We also used non-linear regression (Prism, Graphpad) to fit all data to a non-linear function that is similar in form to the law of mass action: I=(C/K_i)^η/(1+(C/K_i)^η)), where I = relative inhibition of infectivity; K_i is the half-maximal inhibitory concentration by analogy with the dissociation constant, K_d, in the Law of Mass Action; C = concentration of an inhibitor; η = a cooperativity factor, related to the Hill constant.
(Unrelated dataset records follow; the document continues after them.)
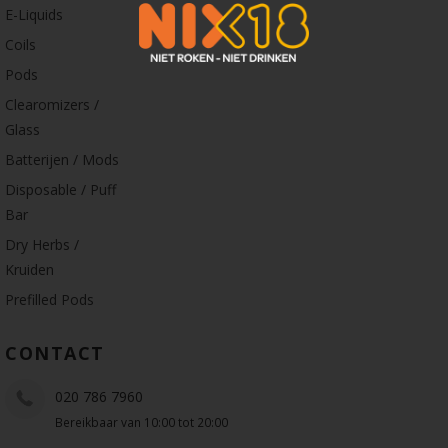
E-Liquids
Coils
Pods
Clearomizers /
Glass
Batterijen / Mods
Disposable / Puff
Bar
Dry Herbs /
Kruiden
Prefilled Pods
CONTACT
020 786 7960
Bereikbaar van 10:00 tot 20:00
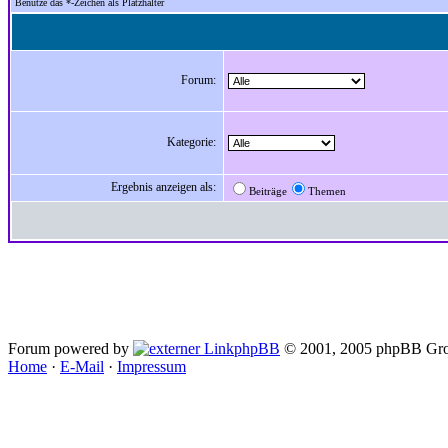
Benutze das *-Zeichen als Platzhalter
Forum:
Kategorie:
Ergebnis anzeigen als:
Beiträge
Themen
Forum powered by
phpBB
© 2001, 2005 phpBB Gro
Home
·
E-Mail
·
Impressum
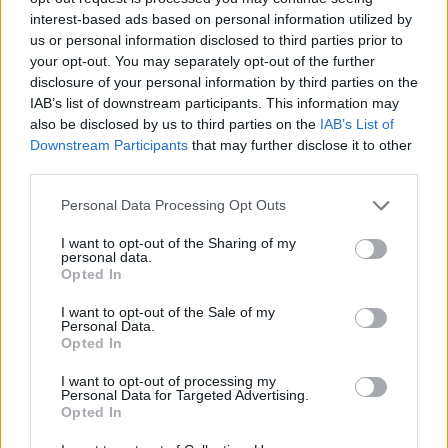
interest-based ads based on personal information utilized by
us or personal information disclosed to third parties prior to
Auto
Auto
your opt-out. You may separately opt-out of the further
Primena, ką būtina žinoti
Kinijos gamintojai veržiasi
disclosure of your personal information by third parties on the
važiuojant
į Lietuvos rinką: egzotika
IAB’s list of downstream participants. This information may
remontuojamais kelių
tampa rimta konkurencija
also be disclosed by us to third parties on the
IAB’s List of
Downstream Participants
that may further disclose it to other
ruožais
third parties.
Personal Data Processing Opt Outs
I want to opt-out of the Sharing of my
personal data.
Opted In
I want to opt-out of the Sale of my
Auto
Auto
Personal Data.
Opted In
Pensijų pinigai -
„Mercedes Sprinter“ virto
naudotiems
prabangiais namais ant
I want to opt-out of processing my
automobiliams
(1)
ratų: pristatytas
Personal Data for Targeted Advertising.
Opted In
aukščiausios klasės
kemperis (nuotraukos)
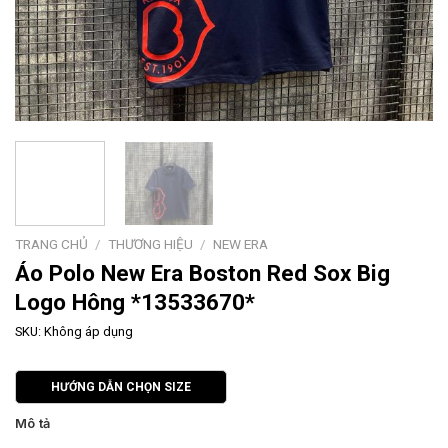
TRANG CHỦ
/
THƯƠNG HIỆU
/
NEW ERA
Áo Polo New Era Boston Red Sox Big
Logo Hông *13533670*
SKU:
Không áp dụng
HƯỚNG DẪN CHỌN SIZE
Mô tả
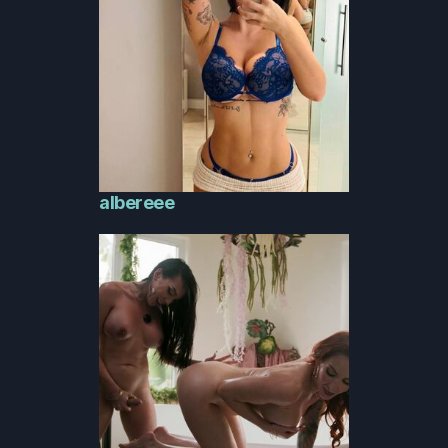
albereee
The synergy indicator was calculated according to Loewe’s formula (Loewe, 1953) as σ = (K_i(AB)A/K_iA) + (K_i(AB)B/K_iB), where K_iA = inhibitory concentration of A when used alone; K_iB = inhibitory concentration of B when used alone; K_i(AB)A = inhibitory concentration of A when used in combination with B; and K_i(AB)B = inhibitory concentration of B when used in combination with A.